:: Source data ::
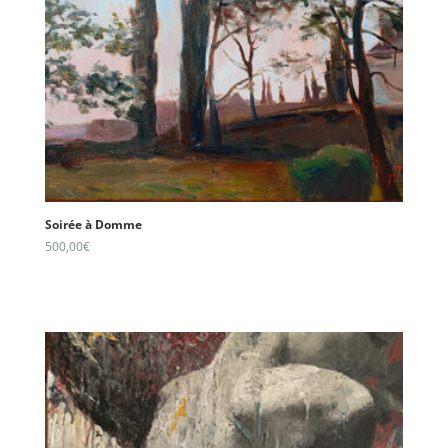
Soirée à Domme
500,00
€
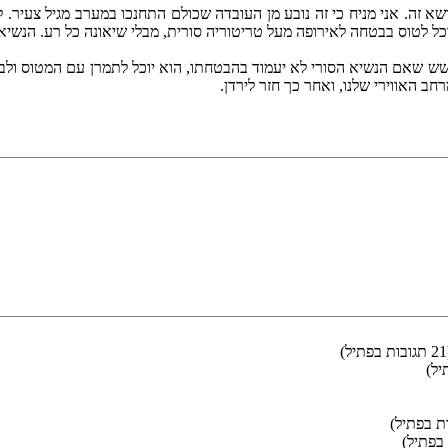
א זה. אני מניח כי זה נובע מן העובדה שכולם התחנכו במערב מגיל צעיר. ל
 לטוס בבטחה לאירופה מעל טריטוריה סורית, מבלי שיאונה כל רע. הנשיא 
שאם הנשיא הסורי לא יעמוד בהבטחתו, הוא יוכל לתמרן עם המטוס ולברוח.
חב האווירי שלנו, ואחר כך חזר לירדן.
יל)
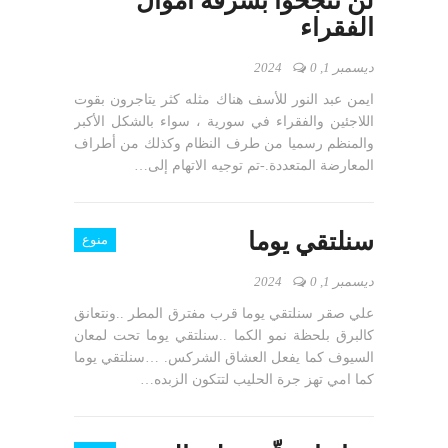
لن تنجحوا بسرقة اموال
الفقراء
ديسمبر 1, 2024
0
ايمن عبد النور للأسف هناك مثله كثر يتاجرون بقوت
اللاجئين والفقراء في سورية ، سواء بالشكل الأكبر
والمنظم رسميا من طرف النظام وكذلك من أطراف
المعارضة المتعددة.-تم توجيه الاتهام إلى…
سنلتقي يوما
منوع
ديسمبر 1, 2024
0
علي صقر سنلتقي يوما قرب مفترق المطر ..ونتعانق
كالبرق بلحظة نمو الكما ..سنلتقي يوما تحت لمعان
السيوف كما يفعل العشاق الشركس. …سنلتقي يوما
كما امي تهز جرة الحليب لتتكون الزبده…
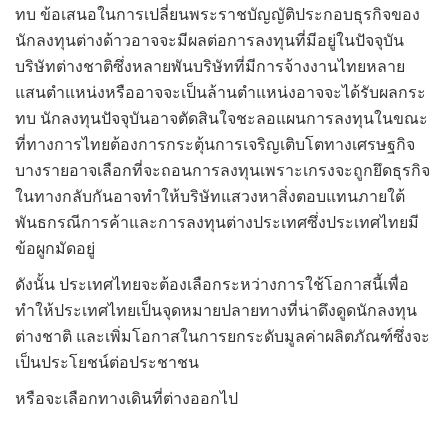
ทบ ข้อเสนอในการเปลี่ยนพระราชบัญญัติประกอบธุรกิจของ
นักลงทุนต่างด้าวอาจจะมีผลต่อการลงทุนที่มีอยู่ในปัจจุบัน
บริษัทต่างชาติซึ่งหลายพันบริษัทที่มีการจ้างงานไทยหลาย
แสนตำแหน่งหรืออาจจะเป็นล้านตำแหน่งอาจจะได้รับผลกระ
ทบ นักลงทุนปัจจุบันอาจตัดสินใจชะลอแผนการลงทุนในขณะ
ที่ทางการไทยต้องการกระตุ้นการเจริญเติบโตทางเศรษฐกิจ
บางรายอาจเลือกที่จะถอนการลงทุนเพราะเกรงจะถูกยึดธุรกิจ
ในทางกลับกันอาจทำให้บริษัทแสวงหาสิ่งตอบแทนภายใต้
พันธกรณีการค้าและการลงทุนต่างประเทศซึ่งประเทศไทยมี
ข้อผูกมัดอยู่
ดังนั้น ประเทศไทยจะต้องเลือกระหว่างการใช้โอกาสนี้เพื่อ
ทำให้ประเทศไทยเป็นจุดหมายปลายทางที่น่าดึงดูดนักลงทุน
ต่างชาติ และเพิ่มโอกาสในการยกระดับมูลค่าผลิตภัณฑ์ซึ่งจะ
เป็นประโยชน์ต่อประชาชน
หรือจะเลือกทางเดินที่ต่างออกไป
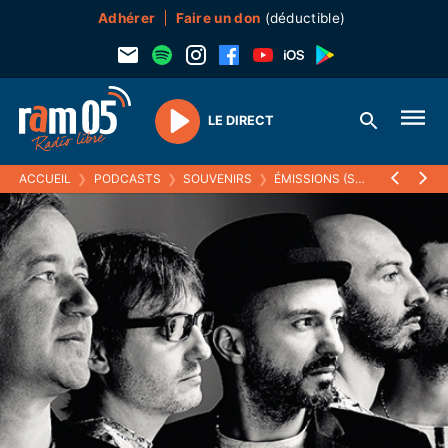
Adhérer
Faire un don
(déductible)
LE DIRECT
Play
ACCUEIL
❯
PODCASTS
❯
SOUVENIRS
❯
ÉMISSIONS (SOUVENIRS)
❯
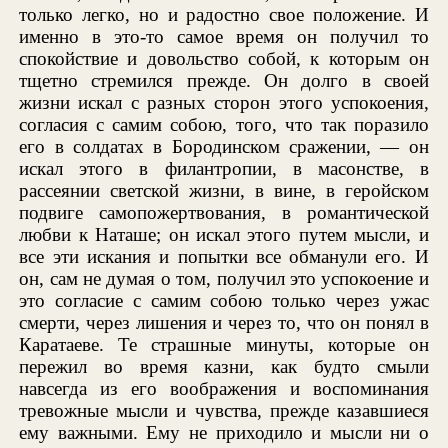
только легко, но и радостно свое положение. И
именно в это-то самое время он получил то
спокойствие и довольство собой, к которым он
тщетно стремился прежде. Он долго в своей
жизни искал с разных сторон этого успокоения,
согласия с самим собою, того, что так поразило
его в солдатах в Бородинском сражении, — он
искал этого в филантропии, в масонстве, в
рассеянии светской жизни, в вине, в геройском
подвиге самопожертвования, в романтической
любви к Наташе; он искал этого путем мысли, и
все эти искания и попытки все обманули его. И
он, сам не думая о том, получил это успокоение и
это согласие с самим собою только через ужас
смерти, через лишения и через то, что он понял в
Каратаеве. Те страшные минуты, которые он
пережил во время казни, как будто смыли
навсегда из его воображения и воспоминания
тревожные мысли и чувства, прежде казавшиеся
ему важными. Ему не приходило и мысли ни о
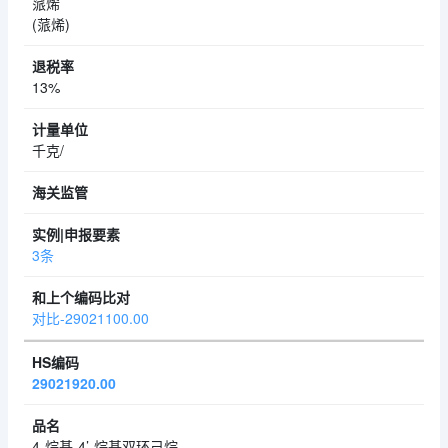
蒎烯
(蒎烯)
13%
千克/
3条
对比-29021100.00
29021920.00
4-烷基-4’-烷基双环己烷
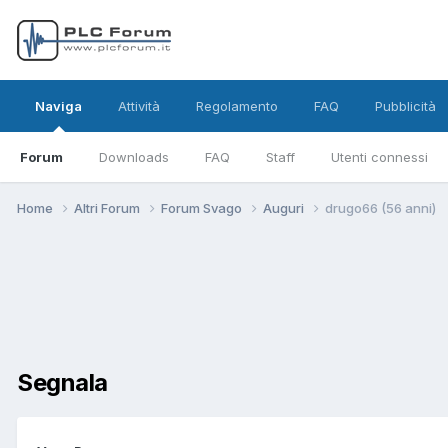
Naviga
Attività
Regolamento
FAQ
Pubblicità
Forum
Downloads
FAQ
Staff
Utenti connessi
Home
Altri Forum
Forum Svago
Auguri
drugo66 (56 anni)
Segnala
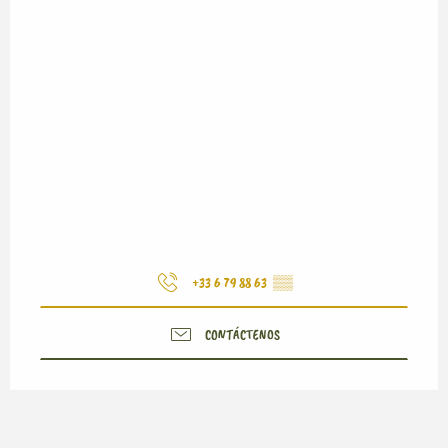
+33 6 79 88 63
▒▒
CONTÁCTENOS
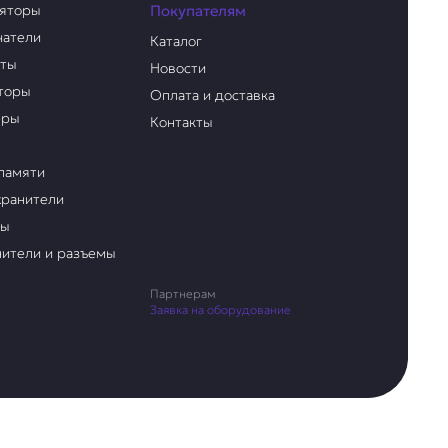
ляторы
Покупателям
чатели
Каталог
аты
Новости
торы
Оплата и доставка
еры
Контакты
памяти
ранители
ры
ители и разъемы
Партнерам
Заявка на оборудование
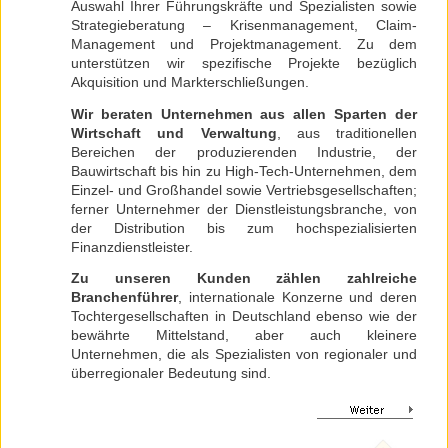
Auswahl Ihrer Führungskräfte und Spezialisten sowie
Strategieberatung – Krisenmanagement, Claim-
Management und Projektmanagement. Zu dem
unterstützen wir spezifische Projekte bezüglich
Akquisition und Markterschließungen.
Wir beraten Unternehmen aus allen Sparten der
Wirtschaft und Verwaltung
, aus traditionellen
Bereichen der produzierenden Industrie, der
Bauwirtschaft bis hin zu High-Tech-Unternehmen, dem
Einzel- und Großhandel sowie Vertriebsgesellschaften;
ferner Unternehmer der Dienstleistungsbranche, von
der Distribution bis zum hochspezialisierten
Finanzdienstleister.
Zu unseren Kunden zählen zahlreiche
Branchenführer
, internationale Konzerne und deren
Tochtergesellschaften in Deutschland ebenso wie der
bewährte Mittelstand, aber auch kleinere
Unternehmen, die als Spezialisten von regionaler und
überregionaler Bedeutung sind.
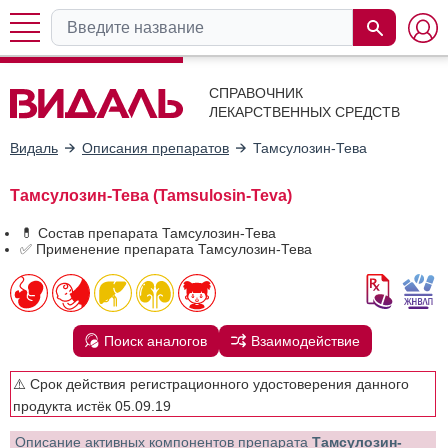
СПРАВОЧНИК
ЛЕКАРСТВЕННЫХ СРЕДСТВ
Видаль
Описания препаратов
Тамсулозин-Тева
Тамсулозин-Тева (Tamsulosin-Teva)
💊 Состав препарата Тамсулозин-Тева
✅ Применение препарата Тамсулозин-Тева
Поиск аналогов
Взаимодействие
⚠️ Срок действия регистрационного удостоверения данного
продукта истёк 05.09.19
Описание активных компонентов препарата
Тамсулозин-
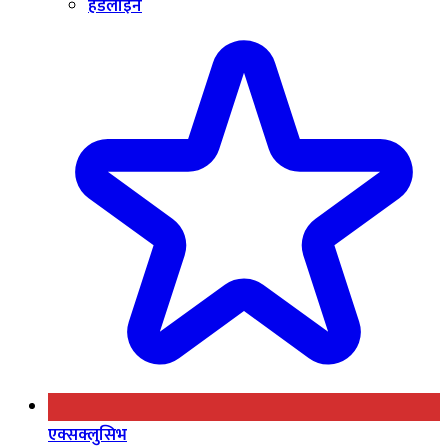
हेडलाइन
एक्सक्लुसिभ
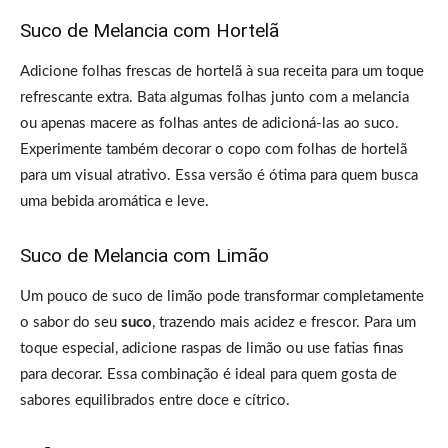
Suco de Melancia com Hortelã
Adicione folhas frescas de hortelã à sua receita para um toque
refrescante extra. Bata algumas folhas junto com a melancia
ou apenas macere as folhas antes de adicioná-las ao suco.
Experimente também decorar o copo com folhas de hortelã
para um visual atrativo. Essa versão é ótima para quem busca
uma bebida aromática e leve.
Suco de Melancia com Limão
Um pouco de suco de limão pode transformar completamente
o sabor do seu
suco
, trazendo mais acidez e frescor. Para um
toque especial, adicione raspas de limão ou use fatias finas
para decorar. Essa combinação é ideal para quem gosta de
sabores equilibrados entre doce e cítrico.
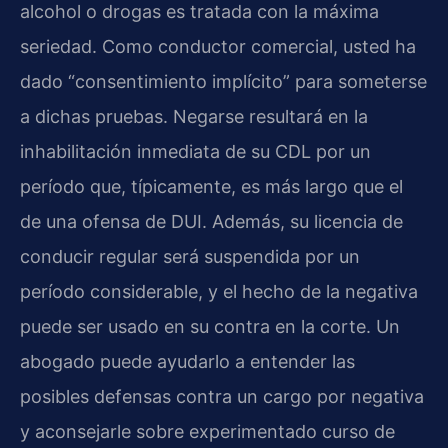
alcohol o drogas es tratada con la máxima
seriedad. Como conductor comercial, usted ha
dado “consentimiento implícito” para someterse
a dichas pruebas. Negarse resultará en la
inhabilitación inmediata de su CDL por un
período que, típicamente, es más largo que el
de una ofensa de DUI. Además, su licencia de
conducir regular será suspendida por un
período considerable, y el hecho de la negativa
puede ser usado en su contra en la corte. Un
abogado puede ayudarlo a entender las
posibles defensas contra un cargo por negativa
y aconsejarle sobre experimentado curso de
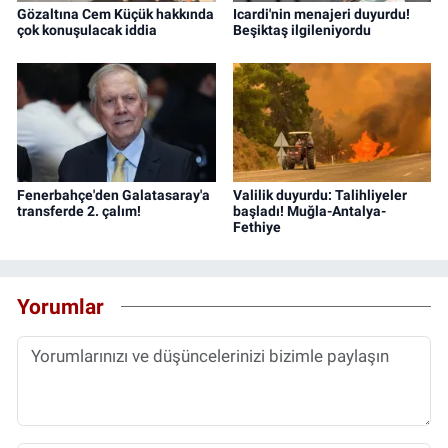
Gözaltına Cem Küçük hakkında
Icardi'nin menajeri duyurdu!
çok konuşulacak iddia
Beşiktaş ilgileniyordu
Fenerbahçe'den Galatasaray'a
Valilik duyurdu: Talihliyeler
transferde 2. çalım!
başladı! Muğla-Antalya-
Fethiye
Yorumlar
:::
Pull out each line of the material above that contains the string "Spezialisten", matching case exactly.

**Solution to this exercise**:
Auswahl Ihrer Führungskräfte und Spezialisten sowie
Unternehmen, die als Spezialisten von regionaler und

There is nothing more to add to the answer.